1. A method for producing recombinant protein using plant pollen comprising the steps of:

isolating pollen from plant;

culturing the pollen in a pollen growth medium;

introducing a target gene into Agrobacterium vector to be transformed;

infecting the transformed Agrobacterium into the cultured plant pollen; and

growing the pollen with the gene in a pollen growth medium to obtain the resulting recombinant protein.

2. The method of production as set forth in claim 1, wherein the plant pollen is isolated from Lilium longiflorum or Pinaceae.
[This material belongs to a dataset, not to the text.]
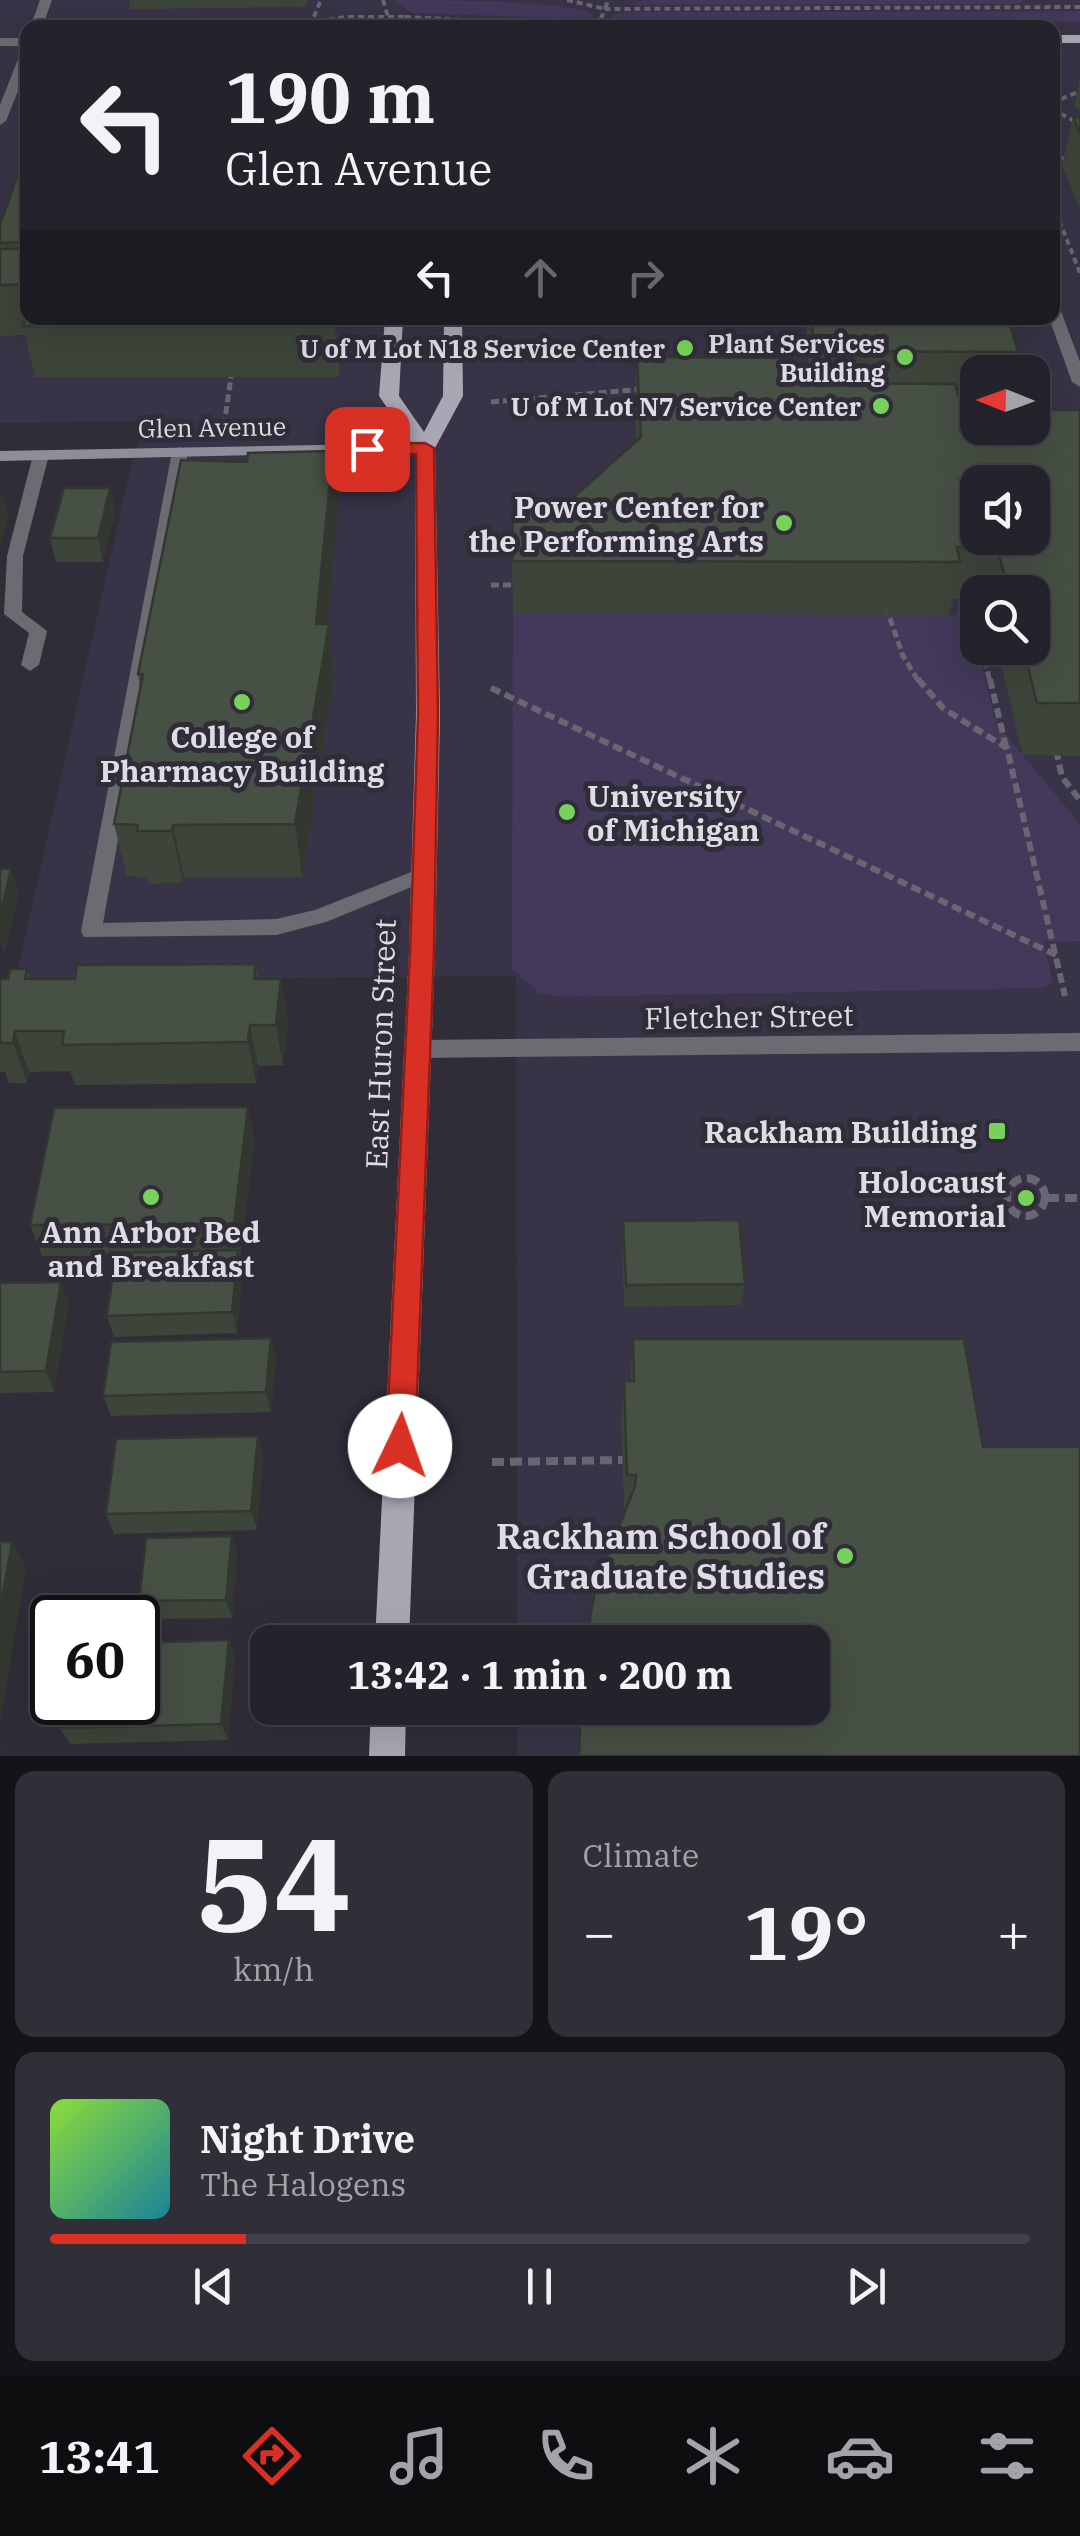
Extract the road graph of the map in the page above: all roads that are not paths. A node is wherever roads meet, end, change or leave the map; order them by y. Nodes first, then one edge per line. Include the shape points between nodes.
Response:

3. The method of production as set forth in claim 1, wherein the pollen growth medium is composed of 5˜10% sucrose, 0.5˜3 mM Ca(NO3)2, 50˜300 μM H2BO3, 0.001˜5 mM KNO3 and 0.1˜10 mM KH2PO4.

4. The method of production as set forth in claim 1, wherein the gene is introduced into Agrobacterium by a method selected from the group consisting of particle bombardment, vacuum infiltration and electroporation.

5. The method of production as set forth in claim 1, wherein the target gene is UreB gene from Helicobacter pylori and tissue plasminogen activator (tPA) from humans.